For us, Mendocino’s main attraction is its rocky, wild seashore: not the classic sun-baked Southern California strand but a roaring watch-your-step wonderland of pink and gold and black and white and ever-shifting moody blue. We searched Taste of Mendocino for someone to talk with about these beaches — and happily met Terry d’Selkie, who for over thirty years has hand-harvested raw seaweed from the rocky shallows to create Ocean Harvest Sea Vegetable Company products, which are sold online and served at restaurants nationwide.
Sampling these mineral-rich snacks which brought alive in our mouths the very essence of all that we love about the sea, we yearned to learn d’Selkie’s story. This is what she told us:
“We sustainably hand-harvest and sun-dry ten different species of seaweeds during the new and full moons of summer each year,” between April and July.
“Harvesting seaweed is no easy day at the beach. It starts at 4:30 a.m. when I leave my home in the redwoods. At daybreak, we walk in wetsuits, booties, and wool hats with our backpacks full of gear. When it is a longer trek, we take a wheelbarrow because carrying 200 pounds of wet seaweed” back from the beach “is not possible in two backpacks. After we sing to the ocean, giving thanks for such abundance, we hand-harvest frond tips from the various ocean plants” — such as sea palm, ocean ribbon, kombu, fucus, bull-whip kelp, wakame and dulse.

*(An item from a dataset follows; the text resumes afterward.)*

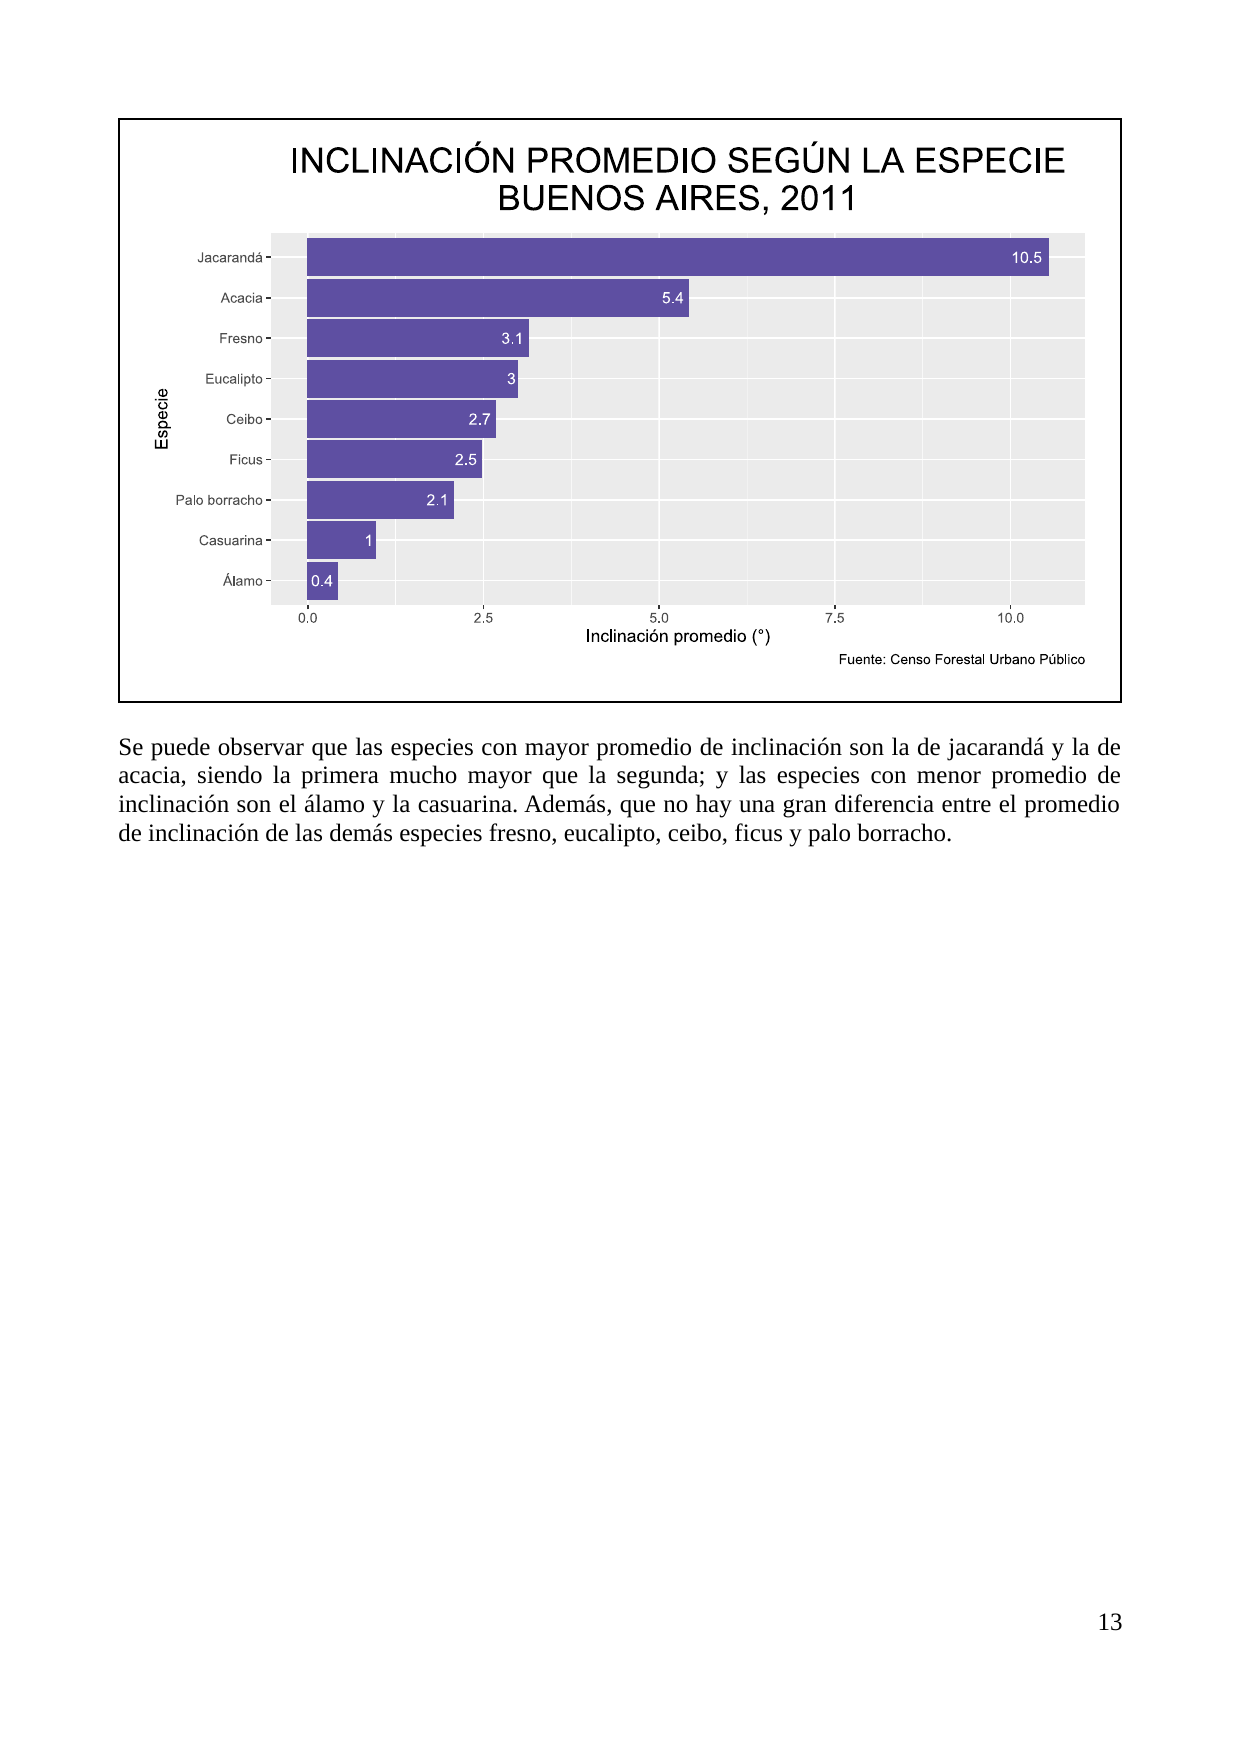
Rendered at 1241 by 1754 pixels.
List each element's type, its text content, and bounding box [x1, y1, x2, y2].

text Se puede observar que las especies con mayor promedio de inclinación son la de jacarandá y la de acacia, siendo la primera mucho mayor que la segunda; y las especies con menor promedio de inclinación son el álamo y la casuarina. Además, que no hay una gran diferencia entre el promedio de inclinación de las demás especies fresno, eucalipto, ceibo, ficus y palo borracho. [118, 732, 1122, 847]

“We must listen to and watch the waves to understand their ebb and flow. The mixed swells combine to produce varying wave heights, which, along with the added height of wind waves, can produce waves of up to 16-20 feet. Sometimes we cut and run,” d’Selkie explained.

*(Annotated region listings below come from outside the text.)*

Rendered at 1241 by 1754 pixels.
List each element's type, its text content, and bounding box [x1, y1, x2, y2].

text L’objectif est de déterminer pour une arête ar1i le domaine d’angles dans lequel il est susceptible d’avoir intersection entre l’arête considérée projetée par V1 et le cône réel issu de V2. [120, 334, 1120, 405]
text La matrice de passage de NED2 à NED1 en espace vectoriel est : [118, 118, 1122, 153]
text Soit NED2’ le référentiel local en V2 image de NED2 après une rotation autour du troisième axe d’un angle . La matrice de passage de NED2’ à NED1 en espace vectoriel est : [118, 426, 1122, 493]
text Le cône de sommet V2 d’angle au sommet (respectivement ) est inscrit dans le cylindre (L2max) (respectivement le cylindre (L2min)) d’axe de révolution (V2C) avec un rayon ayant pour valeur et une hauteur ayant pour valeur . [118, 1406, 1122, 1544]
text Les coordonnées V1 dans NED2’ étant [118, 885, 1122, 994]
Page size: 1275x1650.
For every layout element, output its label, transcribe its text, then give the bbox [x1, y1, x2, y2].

“Other days the ocean is flat, but there is no predicting what ocean conditions are, and only regular use of a weather radio and a good tide book” can give human searchers the edge.
“Even though safety is a priority, I have been swept off rocks I was harvesting on. The pull of the ocean after the wave hit the rock was so strong that I lost my hat, shoes, knife and bag to the ocean. I was lucky enough to be swept back against a rock and grabbed onto the ocean ribbon seaweed holdfast — and hold fast I did.

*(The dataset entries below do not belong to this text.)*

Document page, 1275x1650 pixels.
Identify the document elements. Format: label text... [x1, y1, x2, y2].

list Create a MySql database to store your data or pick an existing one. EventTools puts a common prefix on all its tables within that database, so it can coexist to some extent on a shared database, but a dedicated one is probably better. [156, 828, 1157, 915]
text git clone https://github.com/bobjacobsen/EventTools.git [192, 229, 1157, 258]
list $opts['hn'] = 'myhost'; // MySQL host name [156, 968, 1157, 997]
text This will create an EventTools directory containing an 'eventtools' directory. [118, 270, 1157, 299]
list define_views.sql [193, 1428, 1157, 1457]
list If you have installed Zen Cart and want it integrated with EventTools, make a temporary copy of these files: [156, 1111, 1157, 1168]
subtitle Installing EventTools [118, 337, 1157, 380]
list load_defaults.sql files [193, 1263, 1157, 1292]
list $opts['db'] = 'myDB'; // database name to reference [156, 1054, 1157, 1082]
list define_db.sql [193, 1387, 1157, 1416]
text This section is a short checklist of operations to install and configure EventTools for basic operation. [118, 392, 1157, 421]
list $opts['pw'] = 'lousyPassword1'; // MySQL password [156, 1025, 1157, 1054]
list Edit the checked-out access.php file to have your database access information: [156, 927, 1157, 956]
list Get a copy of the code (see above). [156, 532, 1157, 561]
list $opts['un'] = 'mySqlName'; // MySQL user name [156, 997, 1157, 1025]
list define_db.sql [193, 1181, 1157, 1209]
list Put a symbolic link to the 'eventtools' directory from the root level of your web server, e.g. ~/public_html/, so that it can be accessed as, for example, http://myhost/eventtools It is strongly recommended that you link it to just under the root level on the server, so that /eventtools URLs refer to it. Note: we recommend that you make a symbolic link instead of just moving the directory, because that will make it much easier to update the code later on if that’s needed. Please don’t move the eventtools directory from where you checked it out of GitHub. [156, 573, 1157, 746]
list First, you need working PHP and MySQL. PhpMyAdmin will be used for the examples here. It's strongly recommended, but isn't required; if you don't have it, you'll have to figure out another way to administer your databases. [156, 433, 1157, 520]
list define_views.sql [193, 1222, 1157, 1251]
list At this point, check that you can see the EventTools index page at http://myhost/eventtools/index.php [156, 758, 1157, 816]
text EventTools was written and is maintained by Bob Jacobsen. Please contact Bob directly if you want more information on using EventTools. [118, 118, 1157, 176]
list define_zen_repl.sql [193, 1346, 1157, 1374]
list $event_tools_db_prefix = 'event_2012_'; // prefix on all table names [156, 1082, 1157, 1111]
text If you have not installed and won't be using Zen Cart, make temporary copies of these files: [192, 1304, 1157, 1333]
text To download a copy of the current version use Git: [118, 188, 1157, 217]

“We drive the seaweed back through the redwoods and, at a 2,000-foot elevation, we dry the seaweed in the sun’s rays to preserve its prana,” she said, using the Sanskrit word meaning “life force.”
“This drying process is very tedious, long and hot. We take great care to keep the seaweed at a stable temperature and dryness throughout the year. Seaweed loves to soak up any ambient moisture,” she added.
“Seaweed harvesting is a right livelihood and an amazing way to get nutritious and delicious food to seaweed lovers. The minerals in seaweeds are more complete than those in any other plant-based foods.”
Adherents to the macrobiotic movement, along with everyone who loves Japanese cuisine, would happily agree. D’Selkie offers annual Seaweed Safaris for those who would like to join the harvest firsthand. It’s not your typical dip in the sea, but it sounds like a life-changer to us.